Your assignment: Should an entry contain an image, omit it and repeat the rest exactly.

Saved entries
****************

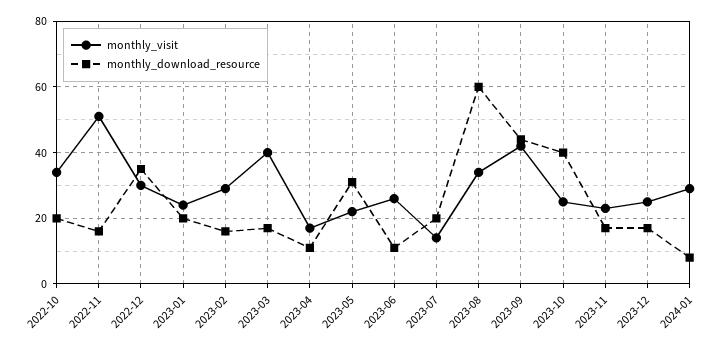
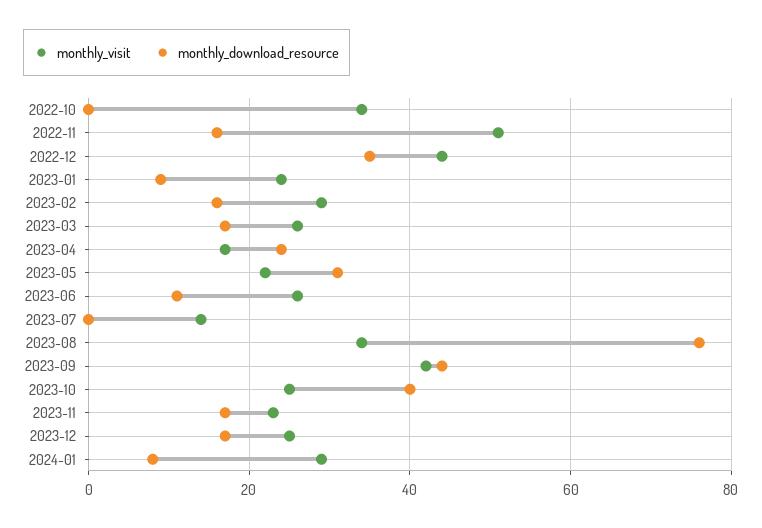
  {
    "monthly_visit": {
      "2022-10": 35,
      "2022-11": 50,
-     "2022-12": 30,
+     "2022-12": 45,
      "2023-01": 25,
      "2023-02": 30,
-     "2023-03": 40,
+     "2023-03": 25,
      "2023-04": 15,
      "2023-05": 20,
      "2023-06": 25,
      "2023-07": 15,
      "2023-08": 35,
      "2023-09": 40,
      "2023-10": 25,
      "2023-11": 25,
      "2023-12": 25,
      "2024-01": 30
    },
    "monthly_download_resource": {
-     "2022-10": 20,
+     "2022-10": 0,
      "2022-11": 15,
      "2022-12": 35,
-     "2023-01": 20,
+     "2023-01": 10,
      "2023-02": 15,
      "2023-03": 15,
-     "2023-04": 10,
+     "2023-04": 25,
      "2023-05": 30,
      "2023-06": 10,
-     "2023-07": 20,
+     "2023-07": 0,
-     "2023-08": 60,
+     "2023-08": 75,
      "2023-09": 45,
      "2023-10": 40,
      "2023-11": 15,
      "2023-12": 15,
      "2024-01": 10
    }
  }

****************

Output for this exercise:
  {
    "monthly_visit": {
      "2022-10": 35,
      "2022-11": 50,
-     "2022-12": 30,
+     "2022-12": 45,
      "2023-01": 25,
      "2023-02": 30,
-     "2023-03": 40,
+     "2023-03": 25,
      "2023-04": 15,
      "2023-05": 20,
      "2023-06": 25,
      "2023-07": 15,
      "2023-08": 35,
      "2023-09": 40,
      "2023-10": 25,
      "2023-11": 25,
      "2023-12": 25,
      "2024-01": 30
    },
    "monthly_download_resource": {
-     "2022-10": 20,
+     "2022-10": 0,
      "2022-11": 15,
      "2022-12": 35,
-     "2023-01": 20,
+     "2023-01": 10,
      "2023-02": 15,
      "2023-03": 15,
-     "2023-04": 10,
+     "2023-04": 25,
      "2023-05": 30,
      "2023-06": 10,
-     "2023-07": 20,
+     "2023-07": 0,
-     "2023-08": 60,
+     "2023-08": 75,
      "2023-09": 45,
      "2023-10": 40,
      "2023-11": 15,
      "2023-12": 15,
      "2024-01": 10
    }
  }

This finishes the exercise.